--- begin ---

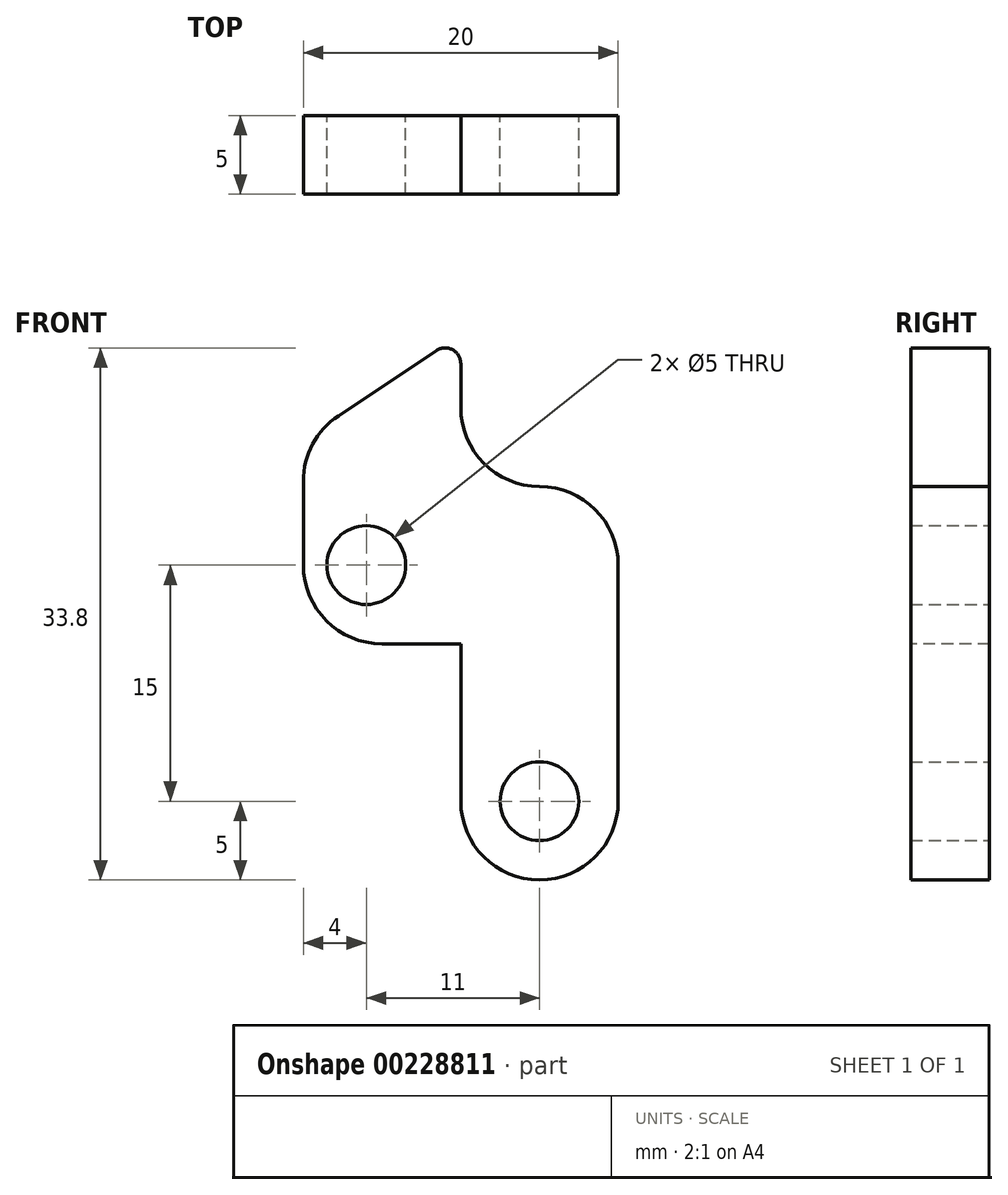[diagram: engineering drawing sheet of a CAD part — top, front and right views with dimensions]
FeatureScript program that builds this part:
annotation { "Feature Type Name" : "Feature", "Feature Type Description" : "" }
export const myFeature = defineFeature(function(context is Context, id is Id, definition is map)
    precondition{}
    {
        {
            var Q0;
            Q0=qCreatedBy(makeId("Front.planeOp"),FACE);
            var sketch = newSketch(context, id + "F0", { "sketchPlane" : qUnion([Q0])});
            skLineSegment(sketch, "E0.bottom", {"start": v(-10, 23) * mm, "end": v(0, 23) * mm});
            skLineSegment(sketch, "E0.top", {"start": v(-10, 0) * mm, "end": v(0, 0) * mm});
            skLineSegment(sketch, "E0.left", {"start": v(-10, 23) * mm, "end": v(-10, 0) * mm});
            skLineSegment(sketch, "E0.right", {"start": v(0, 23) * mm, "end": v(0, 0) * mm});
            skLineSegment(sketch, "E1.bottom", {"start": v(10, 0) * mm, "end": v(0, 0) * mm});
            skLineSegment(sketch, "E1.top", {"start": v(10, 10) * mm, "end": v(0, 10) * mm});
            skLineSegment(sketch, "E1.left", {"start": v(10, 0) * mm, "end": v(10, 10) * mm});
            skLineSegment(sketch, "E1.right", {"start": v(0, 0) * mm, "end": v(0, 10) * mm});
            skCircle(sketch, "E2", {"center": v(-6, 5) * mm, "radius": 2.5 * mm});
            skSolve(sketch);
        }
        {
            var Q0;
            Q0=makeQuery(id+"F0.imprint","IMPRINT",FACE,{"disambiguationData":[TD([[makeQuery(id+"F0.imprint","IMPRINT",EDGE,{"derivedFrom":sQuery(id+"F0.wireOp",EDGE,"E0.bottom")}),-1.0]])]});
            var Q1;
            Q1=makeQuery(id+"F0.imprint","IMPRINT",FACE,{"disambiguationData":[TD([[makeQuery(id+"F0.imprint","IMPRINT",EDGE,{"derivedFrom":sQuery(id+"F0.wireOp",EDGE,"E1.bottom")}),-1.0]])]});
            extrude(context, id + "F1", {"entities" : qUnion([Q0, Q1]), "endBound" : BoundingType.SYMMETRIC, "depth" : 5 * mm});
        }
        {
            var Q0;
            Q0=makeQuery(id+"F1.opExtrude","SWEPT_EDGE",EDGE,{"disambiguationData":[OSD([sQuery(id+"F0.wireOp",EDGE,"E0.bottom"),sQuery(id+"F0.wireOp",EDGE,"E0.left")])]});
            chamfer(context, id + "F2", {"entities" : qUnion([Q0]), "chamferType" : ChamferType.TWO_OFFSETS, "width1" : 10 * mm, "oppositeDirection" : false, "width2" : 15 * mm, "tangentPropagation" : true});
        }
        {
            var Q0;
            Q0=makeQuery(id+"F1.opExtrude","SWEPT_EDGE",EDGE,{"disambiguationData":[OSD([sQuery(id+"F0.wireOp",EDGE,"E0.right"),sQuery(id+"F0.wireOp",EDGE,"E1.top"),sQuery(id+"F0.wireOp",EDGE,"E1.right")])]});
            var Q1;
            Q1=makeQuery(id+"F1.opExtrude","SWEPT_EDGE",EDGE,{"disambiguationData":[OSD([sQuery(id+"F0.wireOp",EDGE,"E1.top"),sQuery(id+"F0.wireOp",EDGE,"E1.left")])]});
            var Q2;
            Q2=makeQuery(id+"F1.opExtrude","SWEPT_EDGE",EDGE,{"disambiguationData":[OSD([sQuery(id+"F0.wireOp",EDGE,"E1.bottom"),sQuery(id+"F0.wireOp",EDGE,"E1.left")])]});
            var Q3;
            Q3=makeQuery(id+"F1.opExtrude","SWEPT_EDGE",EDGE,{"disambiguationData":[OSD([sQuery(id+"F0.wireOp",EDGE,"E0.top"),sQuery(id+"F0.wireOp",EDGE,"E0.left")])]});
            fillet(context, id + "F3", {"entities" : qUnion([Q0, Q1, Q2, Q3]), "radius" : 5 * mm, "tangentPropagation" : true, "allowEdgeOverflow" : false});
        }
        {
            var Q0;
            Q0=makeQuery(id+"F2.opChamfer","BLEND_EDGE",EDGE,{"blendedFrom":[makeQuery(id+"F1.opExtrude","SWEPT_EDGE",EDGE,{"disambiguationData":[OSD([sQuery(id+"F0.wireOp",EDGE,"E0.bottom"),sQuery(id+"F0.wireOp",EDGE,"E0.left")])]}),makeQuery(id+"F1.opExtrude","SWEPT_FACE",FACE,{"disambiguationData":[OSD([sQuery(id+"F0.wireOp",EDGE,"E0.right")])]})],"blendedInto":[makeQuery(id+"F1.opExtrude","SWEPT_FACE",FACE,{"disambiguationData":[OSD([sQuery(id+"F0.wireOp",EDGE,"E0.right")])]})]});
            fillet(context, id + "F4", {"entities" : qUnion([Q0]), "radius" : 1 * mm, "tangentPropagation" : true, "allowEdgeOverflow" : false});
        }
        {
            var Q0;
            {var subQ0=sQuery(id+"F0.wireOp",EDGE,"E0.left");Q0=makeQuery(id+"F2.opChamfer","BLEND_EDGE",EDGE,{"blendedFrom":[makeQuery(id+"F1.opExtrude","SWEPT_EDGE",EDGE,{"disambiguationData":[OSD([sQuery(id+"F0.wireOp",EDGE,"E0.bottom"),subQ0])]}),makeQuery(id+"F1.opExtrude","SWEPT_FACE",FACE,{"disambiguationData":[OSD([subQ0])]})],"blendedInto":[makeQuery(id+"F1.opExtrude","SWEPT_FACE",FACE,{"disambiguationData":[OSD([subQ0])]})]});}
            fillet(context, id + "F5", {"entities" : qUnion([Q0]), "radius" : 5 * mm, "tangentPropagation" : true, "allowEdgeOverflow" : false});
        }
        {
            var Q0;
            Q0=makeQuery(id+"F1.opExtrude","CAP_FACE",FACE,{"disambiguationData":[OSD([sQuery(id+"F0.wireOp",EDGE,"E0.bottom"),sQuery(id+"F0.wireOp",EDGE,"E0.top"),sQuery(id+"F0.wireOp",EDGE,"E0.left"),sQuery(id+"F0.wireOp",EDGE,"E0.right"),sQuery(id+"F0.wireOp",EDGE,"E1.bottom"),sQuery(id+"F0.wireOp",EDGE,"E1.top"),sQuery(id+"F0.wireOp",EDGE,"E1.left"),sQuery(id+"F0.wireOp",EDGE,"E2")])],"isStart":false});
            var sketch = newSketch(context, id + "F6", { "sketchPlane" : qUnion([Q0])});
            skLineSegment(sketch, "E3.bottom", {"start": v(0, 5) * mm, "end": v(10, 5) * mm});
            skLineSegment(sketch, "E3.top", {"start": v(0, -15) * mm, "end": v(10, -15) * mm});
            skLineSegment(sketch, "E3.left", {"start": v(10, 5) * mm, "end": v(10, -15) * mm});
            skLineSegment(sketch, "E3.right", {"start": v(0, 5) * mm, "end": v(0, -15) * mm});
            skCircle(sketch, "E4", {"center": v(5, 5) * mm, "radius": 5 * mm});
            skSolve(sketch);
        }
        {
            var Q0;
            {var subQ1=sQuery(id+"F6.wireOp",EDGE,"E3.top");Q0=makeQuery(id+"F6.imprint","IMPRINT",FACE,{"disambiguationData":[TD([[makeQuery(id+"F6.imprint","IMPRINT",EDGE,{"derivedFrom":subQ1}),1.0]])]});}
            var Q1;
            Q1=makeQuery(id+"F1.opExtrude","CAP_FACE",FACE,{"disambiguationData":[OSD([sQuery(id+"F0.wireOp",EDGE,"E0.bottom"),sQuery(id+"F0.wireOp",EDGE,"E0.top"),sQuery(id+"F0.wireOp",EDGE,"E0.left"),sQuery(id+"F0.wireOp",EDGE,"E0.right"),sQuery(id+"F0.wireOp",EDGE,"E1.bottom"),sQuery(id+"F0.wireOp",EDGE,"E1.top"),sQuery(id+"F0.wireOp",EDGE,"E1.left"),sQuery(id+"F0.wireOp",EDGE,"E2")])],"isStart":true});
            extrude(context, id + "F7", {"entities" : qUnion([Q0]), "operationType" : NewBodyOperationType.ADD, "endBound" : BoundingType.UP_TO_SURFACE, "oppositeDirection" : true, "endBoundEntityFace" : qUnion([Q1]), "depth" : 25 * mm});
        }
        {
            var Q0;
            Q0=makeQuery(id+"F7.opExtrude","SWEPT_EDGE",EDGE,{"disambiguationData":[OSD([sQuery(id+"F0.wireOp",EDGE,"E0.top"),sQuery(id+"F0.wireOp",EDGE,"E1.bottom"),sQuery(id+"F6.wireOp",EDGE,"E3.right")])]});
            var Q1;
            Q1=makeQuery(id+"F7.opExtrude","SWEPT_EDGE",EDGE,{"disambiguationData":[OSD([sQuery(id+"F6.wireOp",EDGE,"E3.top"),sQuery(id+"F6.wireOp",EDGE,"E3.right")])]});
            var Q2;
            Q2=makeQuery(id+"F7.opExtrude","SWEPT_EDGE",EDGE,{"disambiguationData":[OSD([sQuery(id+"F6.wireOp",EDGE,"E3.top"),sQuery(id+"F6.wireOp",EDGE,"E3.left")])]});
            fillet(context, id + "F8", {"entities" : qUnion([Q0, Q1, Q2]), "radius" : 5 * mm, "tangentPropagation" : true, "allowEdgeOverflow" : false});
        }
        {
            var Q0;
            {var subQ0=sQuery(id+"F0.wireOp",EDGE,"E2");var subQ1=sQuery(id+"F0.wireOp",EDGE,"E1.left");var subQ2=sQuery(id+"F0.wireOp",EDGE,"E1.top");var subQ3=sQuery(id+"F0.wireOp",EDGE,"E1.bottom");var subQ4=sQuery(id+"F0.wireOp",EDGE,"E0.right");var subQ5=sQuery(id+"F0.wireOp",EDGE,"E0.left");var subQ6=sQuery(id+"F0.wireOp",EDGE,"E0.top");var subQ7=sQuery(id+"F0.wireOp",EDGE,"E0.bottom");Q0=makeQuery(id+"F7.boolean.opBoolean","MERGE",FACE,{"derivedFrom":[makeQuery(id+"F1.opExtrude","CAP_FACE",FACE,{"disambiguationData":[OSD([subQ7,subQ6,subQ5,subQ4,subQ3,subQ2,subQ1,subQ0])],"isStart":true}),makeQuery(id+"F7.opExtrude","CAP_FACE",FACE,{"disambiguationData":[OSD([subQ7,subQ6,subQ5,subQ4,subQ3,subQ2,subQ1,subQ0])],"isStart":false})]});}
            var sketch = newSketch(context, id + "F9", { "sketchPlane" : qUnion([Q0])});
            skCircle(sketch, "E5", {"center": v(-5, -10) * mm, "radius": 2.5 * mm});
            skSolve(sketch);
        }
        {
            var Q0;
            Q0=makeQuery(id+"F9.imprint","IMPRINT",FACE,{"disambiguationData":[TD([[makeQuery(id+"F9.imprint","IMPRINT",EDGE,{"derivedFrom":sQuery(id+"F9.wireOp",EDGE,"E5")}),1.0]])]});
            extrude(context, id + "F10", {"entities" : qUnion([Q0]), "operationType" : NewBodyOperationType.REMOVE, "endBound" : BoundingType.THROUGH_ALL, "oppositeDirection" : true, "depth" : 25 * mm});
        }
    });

--- end ---
--- begin ---

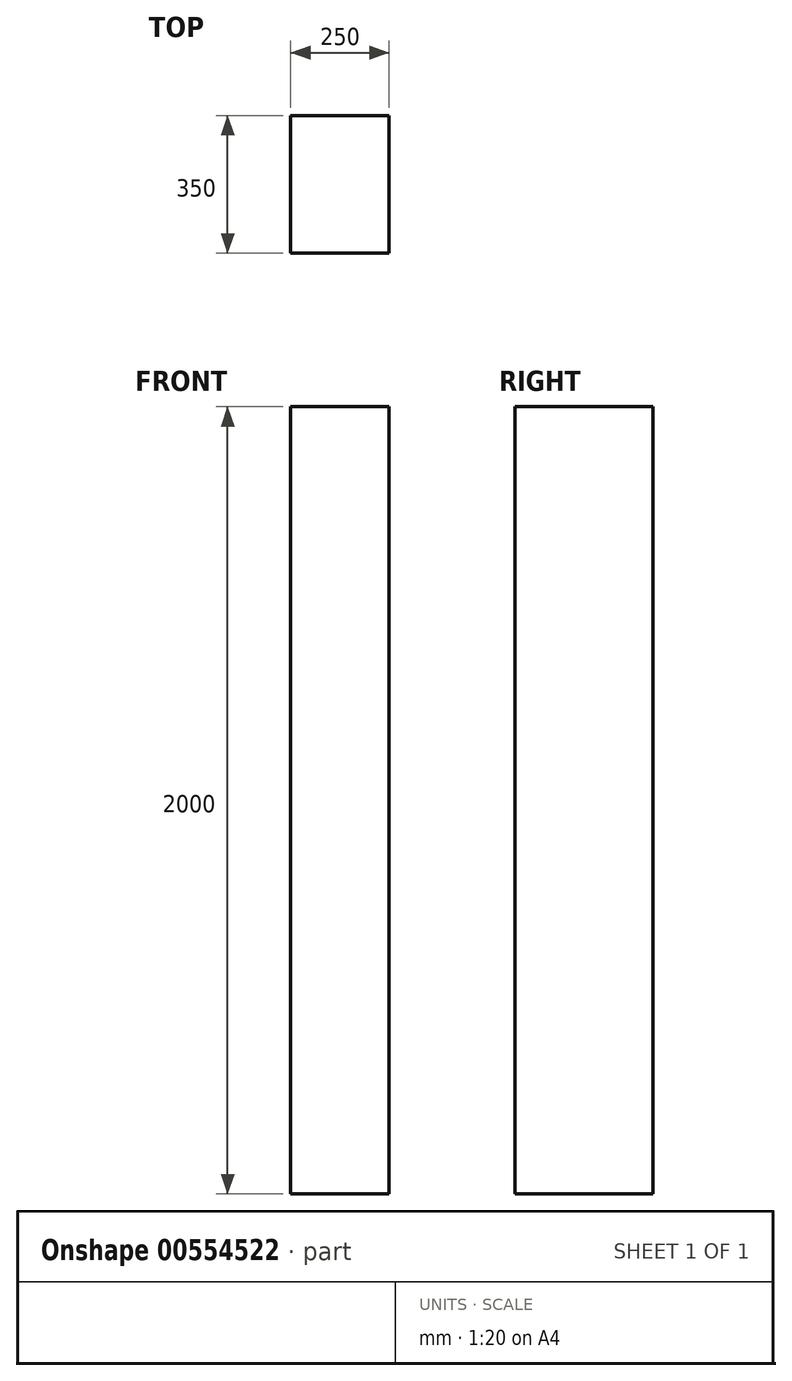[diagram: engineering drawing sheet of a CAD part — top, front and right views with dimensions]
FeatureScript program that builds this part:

--- end ---

» **Stated exercise**
How many lines in the data above contain the string "newSketch"? Reply with the number alone.

» **Task response**
3